> [EXCERPT TO READ]
Small Form Factor Face-Off! We Compare 5 Compact Contenders
From the caliber of their parts to the breadth of their abilities to their unconventional shapes and sizes, today's small form factor PCs are a tasty treat for power users

It has long been considered common wisdom that the smaller the size of a PC, the greater its compromises. Notebooks, no matter how fat, for example, will never touch the power of a desktop machine.
The same held true for small form factor rigs. But is that still the case? To find out how today’s SFF rigs compare with their full-size desktop brethren, we tasked five top PC makers with sending us their best and brightest, and, well, smallest machines.
We didn’t put any hard and fast limits on size or price. Instead, we wanted the vendors to go nuts with the definition of “small form factor rig.” As a result, what we received for our shoot-out was an incredibly diverse assortment of shapes and sizes that completely upended our old notions of the category. It also proved to us that small PCs can pack a mighty punch.

> [Entries drawn from a collection]
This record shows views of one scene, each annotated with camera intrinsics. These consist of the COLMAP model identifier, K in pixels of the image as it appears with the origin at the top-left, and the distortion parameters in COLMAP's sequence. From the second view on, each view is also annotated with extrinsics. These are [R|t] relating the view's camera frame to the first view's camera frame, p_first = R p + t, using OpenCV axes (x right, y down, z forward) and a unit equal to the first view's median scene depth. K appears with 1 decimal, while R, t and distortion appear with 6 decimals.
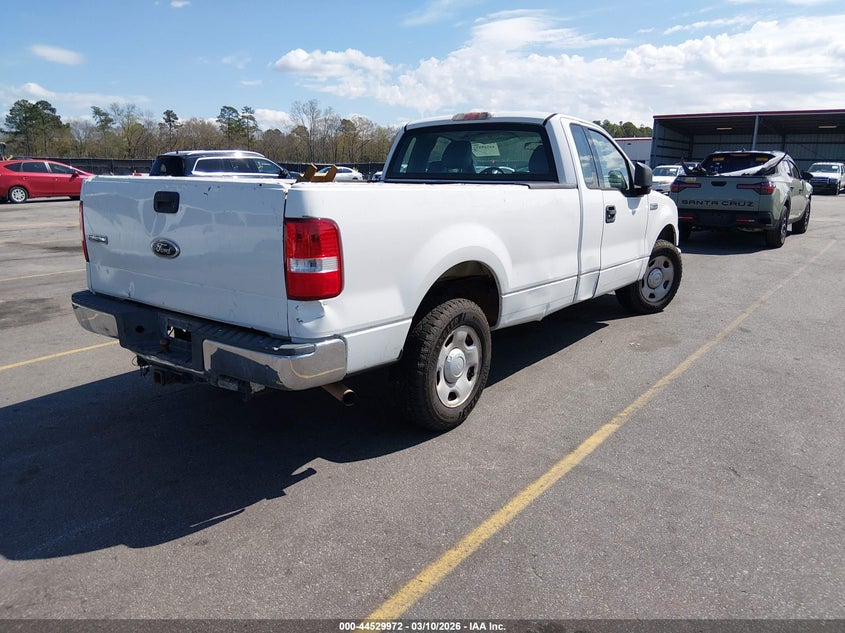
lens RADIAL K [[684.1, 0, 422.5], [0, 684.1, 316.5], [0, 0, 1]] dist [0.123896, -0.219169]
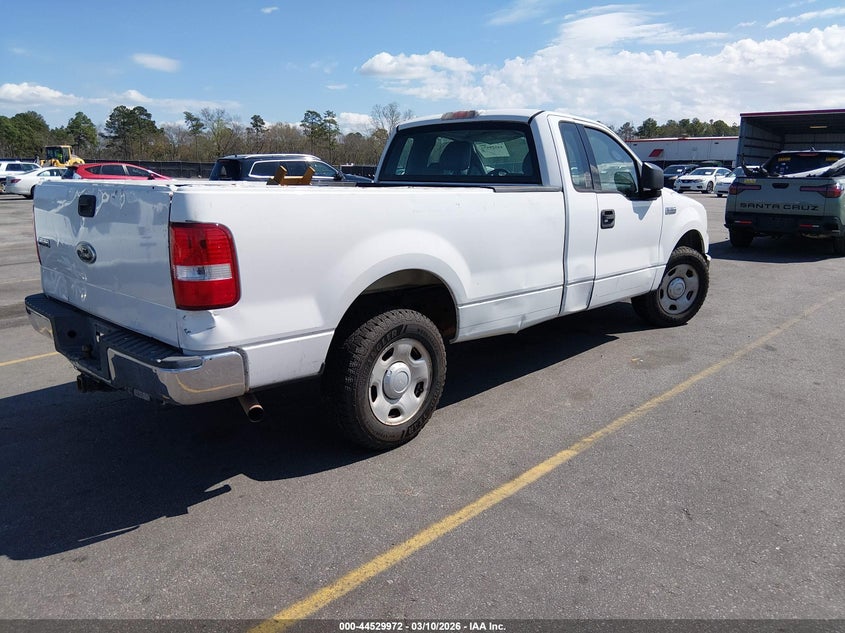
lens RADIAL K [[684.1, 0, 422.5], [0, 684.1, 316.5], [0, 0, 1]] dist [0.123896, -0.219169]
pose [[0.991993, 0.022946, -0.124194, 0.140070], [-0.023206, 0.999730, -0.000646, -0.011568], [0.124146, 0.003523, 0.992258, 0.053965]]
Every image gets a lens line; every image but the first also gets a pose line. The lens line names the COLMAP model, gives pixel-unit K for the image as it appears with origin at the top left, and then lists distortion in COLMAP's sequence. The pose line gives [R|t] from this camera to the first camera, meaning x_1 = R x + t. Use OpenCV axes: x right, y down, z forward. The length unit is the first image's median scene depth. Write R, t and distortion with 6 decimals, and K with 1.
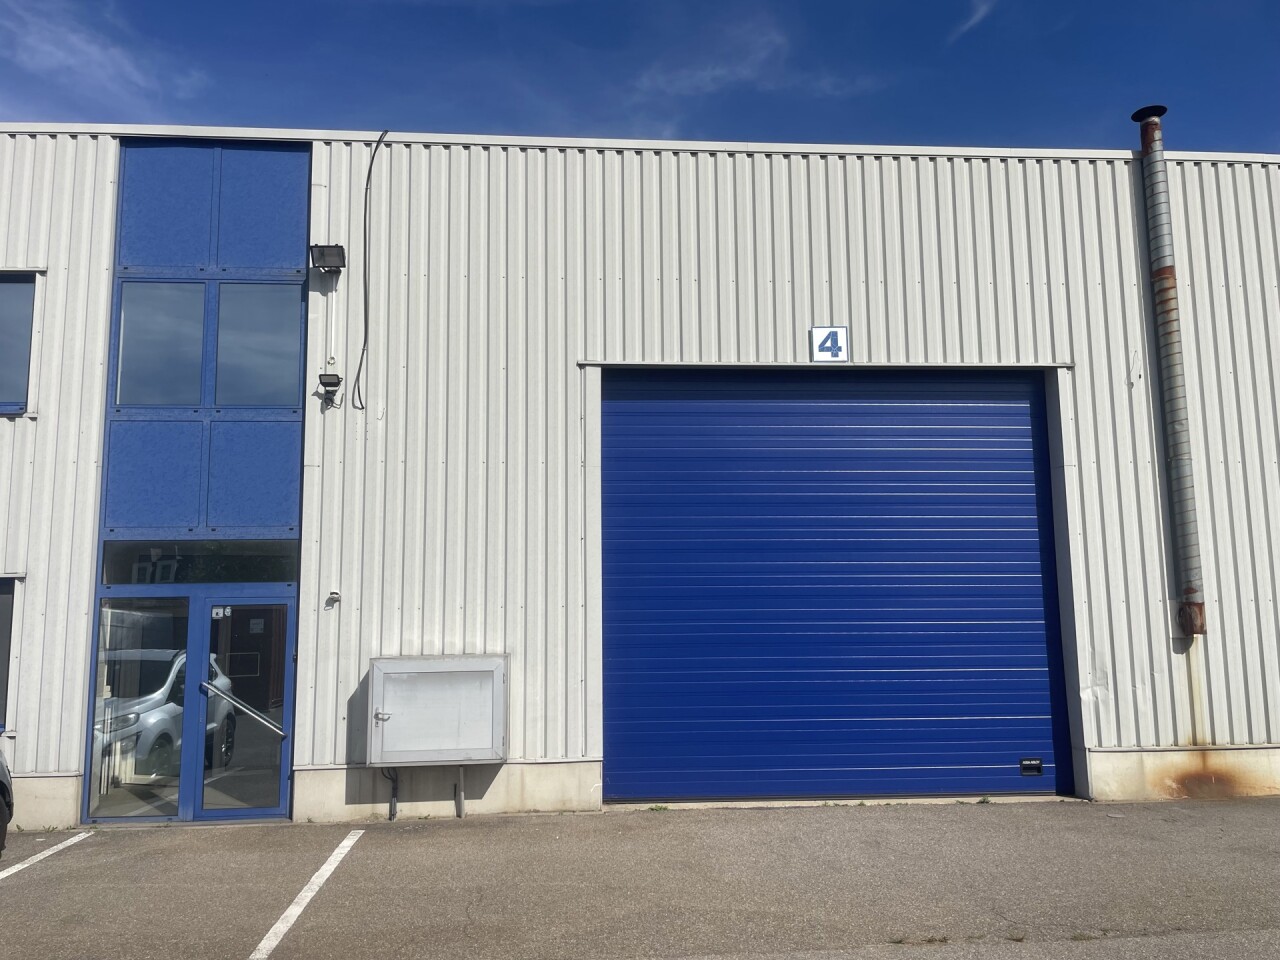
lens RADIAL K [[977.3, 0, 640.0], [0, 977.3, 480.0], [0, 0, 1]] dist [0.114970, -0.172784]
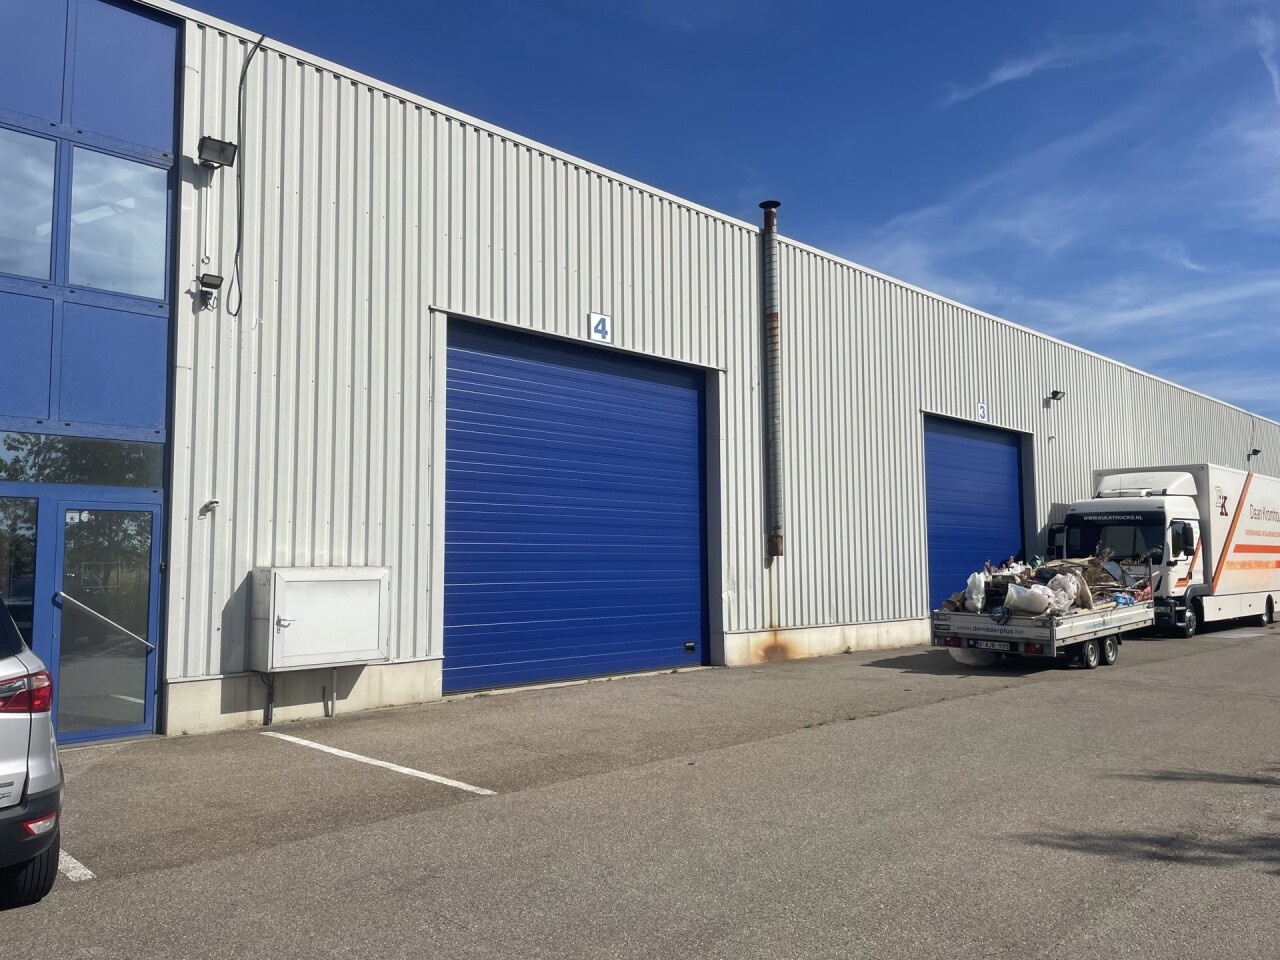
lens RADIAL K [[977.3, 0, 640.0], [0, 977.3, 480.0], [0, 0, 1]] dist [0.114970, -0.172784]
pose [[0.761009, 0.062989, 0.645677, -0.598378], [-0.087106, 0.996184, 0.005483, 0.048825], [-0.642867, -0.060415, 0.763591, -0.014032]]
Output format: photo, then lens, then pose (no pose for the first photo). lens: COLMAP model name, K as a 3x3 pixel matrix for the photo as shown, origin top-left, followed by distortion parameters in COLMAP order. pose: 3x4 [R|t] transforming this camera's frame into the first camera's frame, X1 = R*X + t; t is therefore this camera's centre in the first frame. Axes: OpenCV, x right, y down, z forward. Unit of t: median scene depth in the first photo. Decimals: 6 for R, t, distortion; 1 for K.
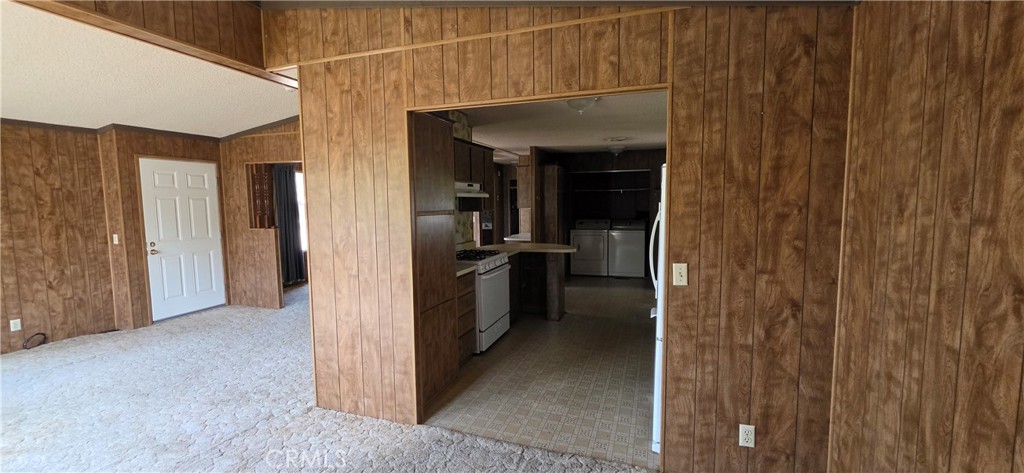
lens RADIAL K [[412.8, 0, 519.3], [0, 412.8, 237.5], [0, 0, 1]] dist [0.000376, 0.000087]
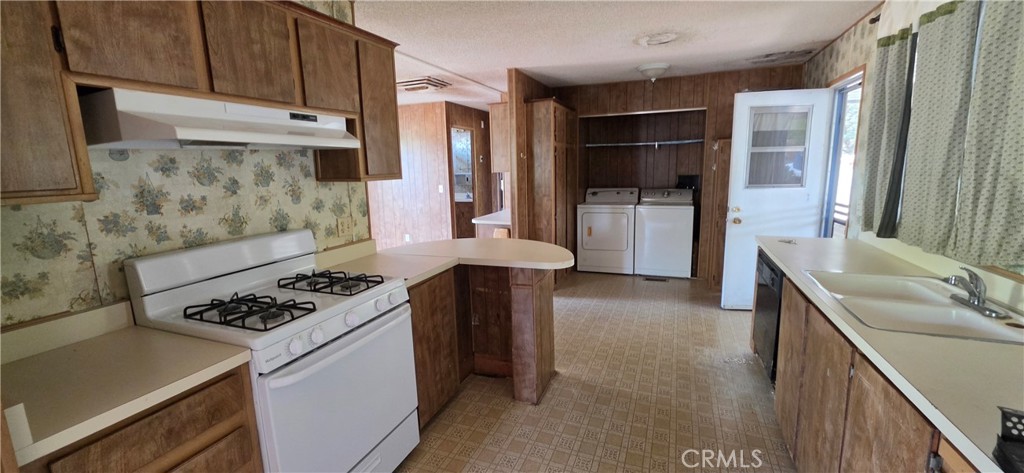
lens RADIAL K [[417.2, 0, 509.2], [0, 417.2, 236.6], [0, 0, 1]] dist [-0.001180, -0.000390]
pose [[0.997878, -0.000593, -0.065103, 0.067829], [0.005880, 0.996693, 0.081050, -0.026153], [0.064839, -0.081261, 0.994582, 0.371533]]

> [THE PROBLEM] Extend the article on small form factor PCs, starting right after its final sentence. The rows are not needed for anything here.

> [EXERCISE RESPONSE]
To judge these little wonders, we looked at price, aesthetics, power consumption, acoustics, and, of course, performance. What you’ll see is that this contest yielded some unexpected challengers and results.
Falcon Northwest FragBox
Falcon Northwest’s FragBox is no new face around here. We’ve seen various iterations of this SFF over the years, but the latest is perhaps the most impressive. In a chassis that’s the second-smallest of the bunch—just slightly larger than CyberPower’s LAN Party Evo—Falcon manages to jam in not one, but two GeForce GTX 580 cards, along with a 3.4GHz Core i7-2600K overclocked to 4.2GHz.
Storage is handled by Crucial’s new 256GB M4 SSD and a 1TB Western Digital HDD. RAM is maxed out on the Asus P8P67M with 16GB of DDR3/1600.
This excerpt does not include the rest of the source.